I usually don’t go to bars like the Gilroy. Back in Arkansas, Delanie and I would go to frat parties since they didn’t have a place like this on campus. But I’ve decided that all campuses need a place like the Gilroy. It’s amazing, and I can’t wait to take Delanie and Mandie here when they come to visit. Which isn’t for another couple weeks, but until then, I’ve decided that I’m going to try to make friends with my teammates. It’s what’s best for me and will make me a better person, I feel. The guys are great too, well, except McCarthy, but as long as I ignore him, I’m good.

But it’s hard to ignore Jayden.

And that whole thing is still up in the air.

He looks scrumptious tonight, but then he always looks great. I think it’s because I slept with him though that he looks extra hot. He’s wearing a thin teal tee with a pair of khaki shorts, looking like he stepped right off the beach, minus the black beanie he wears. Not sure what is up with that thing, but it’s funny because the last time I had this much fun was when we were in Florida, playing beer pong.
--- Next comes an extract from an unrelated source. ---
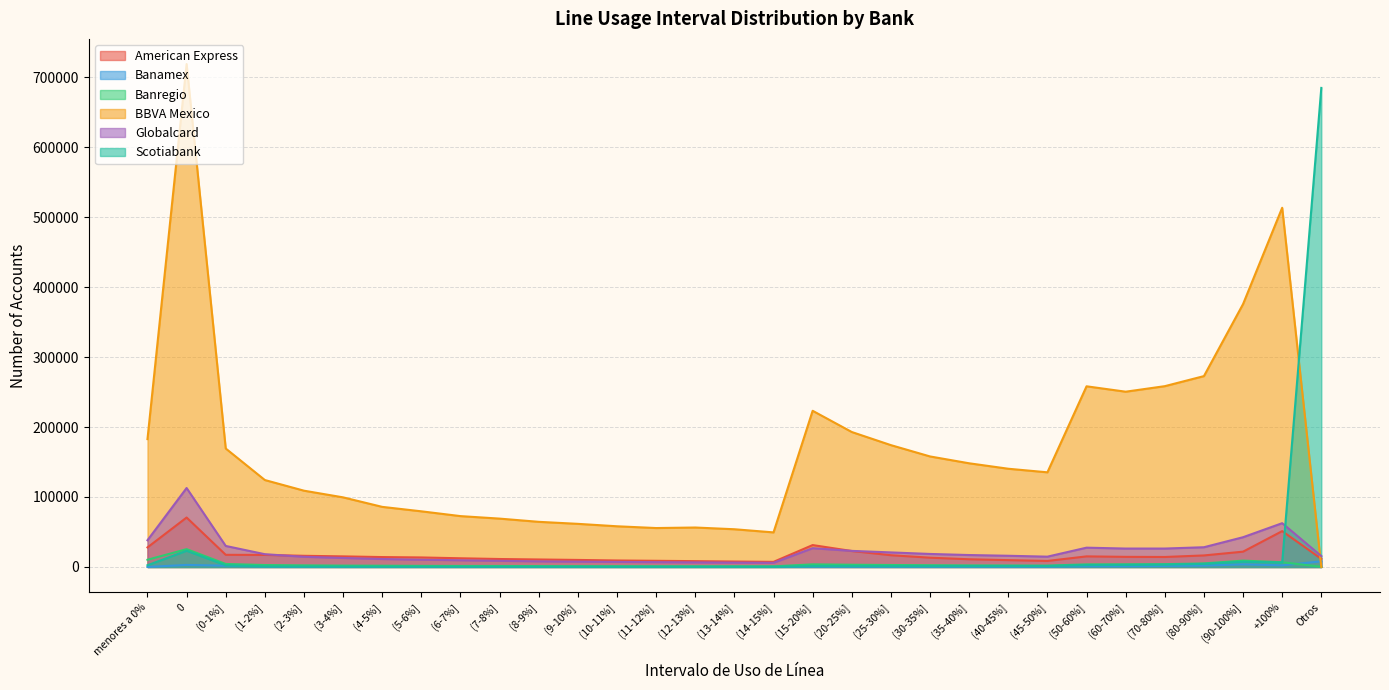

List the labels in order of Banregio value, largest first.

0, menores a 0%, (90-100%], +100%, (80-90%], (0-1%], (70-80%], (60-70%], (15-20%], (50-60%], (20-25%], (25-30%], (1-2%], (30-35%], (2-3%], (35-40%], (40-45%], (45-50%], (3-4%], (4-5%], (5-6%], (6-7%], (7-8%], (8-9%], (9-10%], (10-11%], (11-12%], (13-14%], (12-13%], (14-15%], Otros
I don’t know what it is, but every time I’m around this guy, I’m smiling.

And it isn’t a fake smile.

That should tell me something, but still, I’m not sure. I keep going back and forth with the whole thing. Do I really want to get involved with someone when my future is so up in the air? Do I want to risk being with someone when I have no clue how it could turn out? So many questions, but every time I look at him… Gah, I just want him. But that worries me. Is it just sex that I want? I have no clue, and I am convinced that there is something wrong with me. Why can’t I just let go? Why can’t I just trust my heart?